Berdasarkan studi Indonesia Native Advertising & Influencer Marketing Report 2018 yang dikeluarkan oleh GetCraft, menunjukkan bahwa brand mengalokasikan 20-30% dari total anggaran pemasaran mereka untuk komunikasi lewat media digital. Native ads tercatat mendapatkan porsi paling besar, atau diperkirakan sekitar sepertiga dari total pengeluaran brand. Hal ini membuat optimisme para influencers untuk mendapatkan kenaikan pendapatan sebanyak dua sampai lima kali lipat.

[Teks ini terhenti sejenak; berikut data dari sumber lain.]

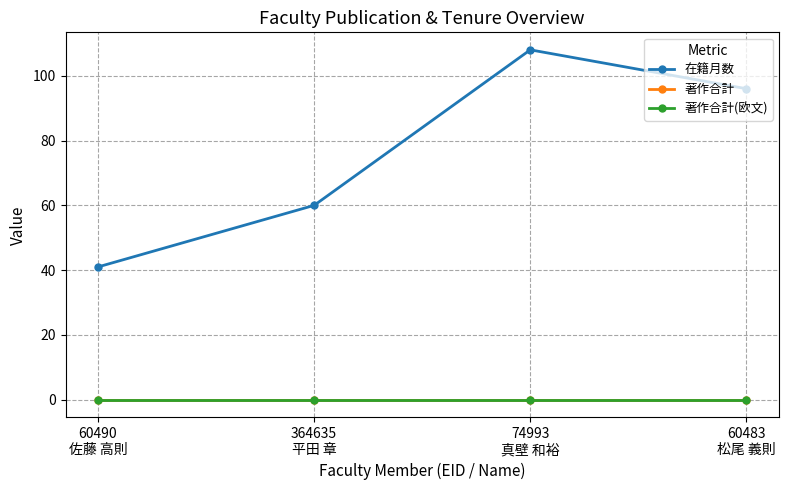

What is the value of the 在籍月数 point at the 4th from the left?

96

Nilai anggaran pemasaran secara rerata sendiri diperkirakan tidak akan banyak berubah. Hanya saja para brand akan lebih memprioritaskan native ads sebagai pilihan aktivitas pemasaran. Tercatat, dana yang ditempatkan brand untuk native ads akan mencapai 16% pada 2018, dibandingkan hanya 9% pada tahun ini. Pos berbayar di media sosial (paid social media posts) merupakan prioritas utama bagi para brand, dengan 65% dari keseluruhan responden studi GetCraft merencanakan untuk melakukan kegiatan marketing ini lebih banyak tahun depan. Prioritas-prioritas lainnya termasuk iklan pencarian berbayar (paid search ads) sebanyak 53%, influencer marketing (51%), dan konten berbayar (branded content) sebanyak 40%.
“Pergeseran anggaran menuju native ads menunjukkan adanya pengakuan oleh para marketers bahwa kenyataannya, mendapatkan perhatian audience menjadi makin sulit tiap harinya. Pertumbuhan native ads membuat brand mendapatkan pilihan solusi periklanan yang lebih baik,” ujar Patrick Searle, Co-founder dan Group CEO GetCraft.

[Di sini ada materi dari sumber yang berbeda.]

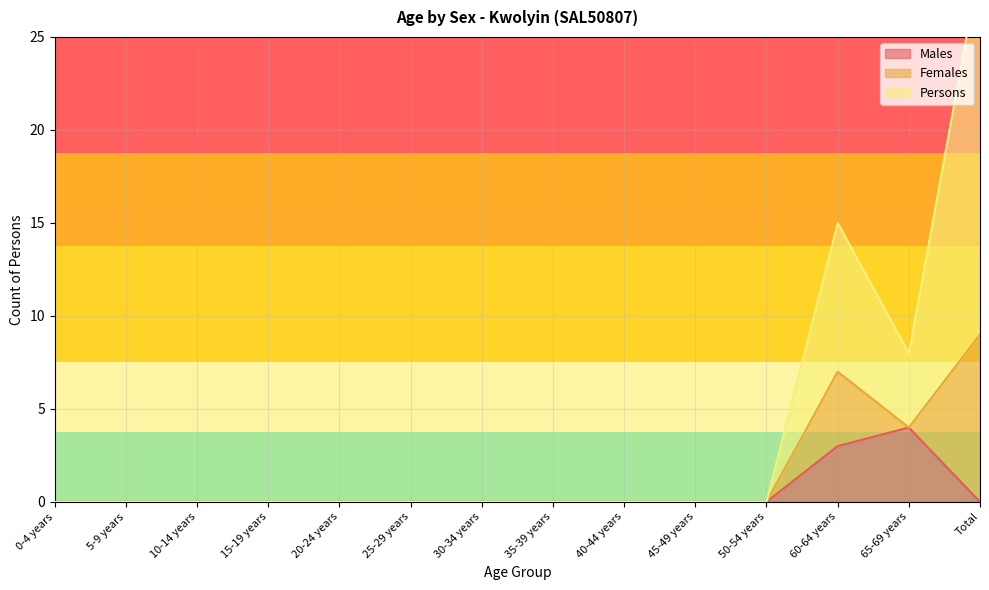

At how many categories does at least one series exceed 5?

3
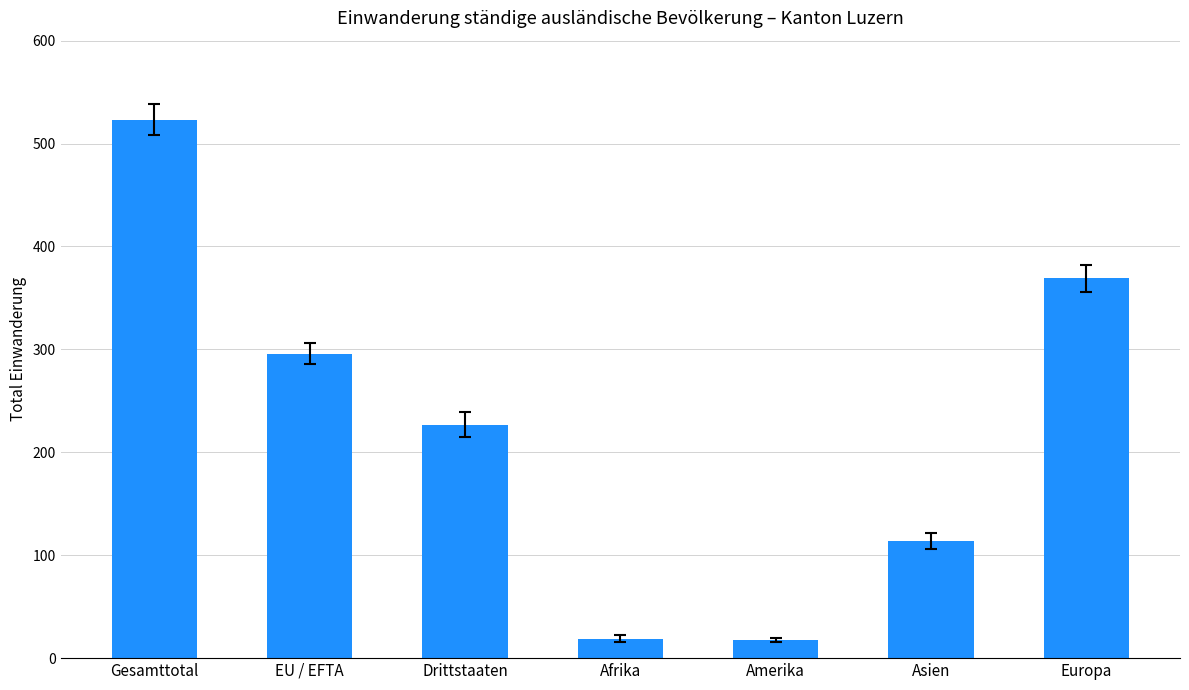

Which label corresponds to the largest value in the chart?

Gesamttotal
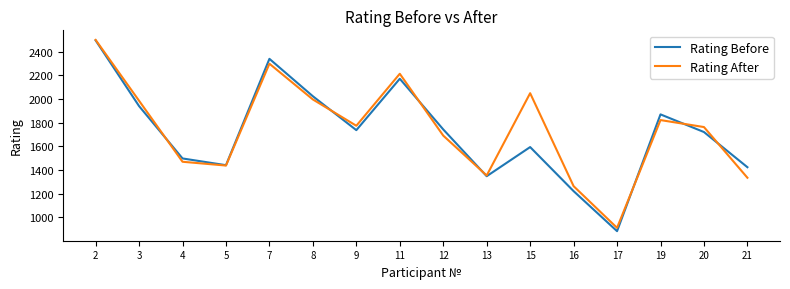

How many series are shown in this chart?

2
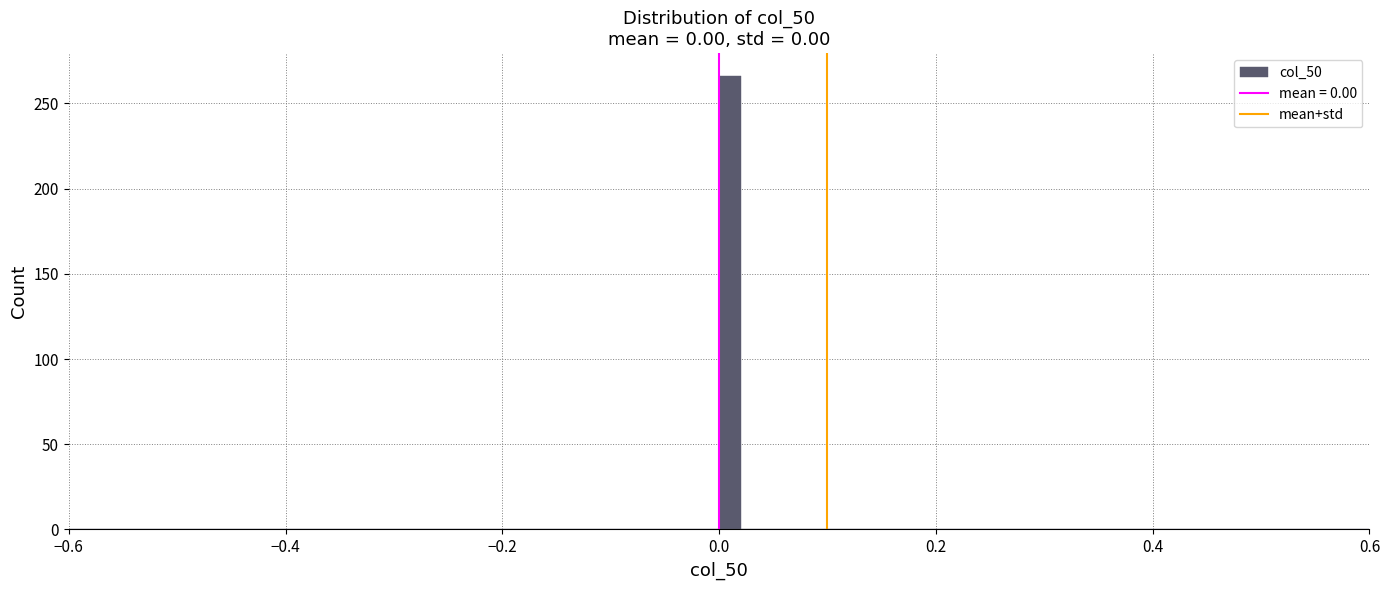

Around what value on the x-axis is the tallest bar? Give the approximate position of its centre, as read against the axis.

0.02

Prediksi optimistis ini juga tercermin dari media dan influencers. Sekitar 47% dari influencers berharap kenaikan pendapatan setidaknya dua kali lipat pada 2018. Bahkan, 13% dari total influencers memiliki ekspektasi kenaikan pendapatan hingga lima kali lipat di tahun depan. Sementara itu, 77% penerbit dan media mengharapkan native ads menghasilkan lebih dari setengah total pendapatan mereka tahun ini.
Dalam white paper-nya, GetCraft menyatakan bahwa pengiklan mengeluh tentang kualitas konten yang menandakan adanya keinginan untuk mengontrol cara influencers penyampaian pesan brand mereka. Kesimpulan ini didukung oleh fakta bahwa pihak penerbit atau media mengeluhkan tentang kurangnya pemahaman brand mengenai bagaimana native ads bekerja secara ideal.
“Brands harus bisa lebih mempercayai rekan konten mereka. Saat mereka memaksakan suara, gaya penyampaian pesan brands kepada para penerbit atau media dan influencers, mereka sebetulnya melakukan hal yang sepenuhnya bertentangan dengan definisi native advertising,” ujar Anthony Reza, Co-Founder dan CEO GetCraft.
Keinginan kuat dan terus menerus dari para brand untuk mengontrol konten juga bisa menjadi salah satu penyebab di balik permintaan revisi mendadak kepada pihak influencers. Seperti yang juga dikeluhkan oleh para influencers. Akan tetapi, permasalahan terbesar bagi mereka adalah keterlambatan pembayaran.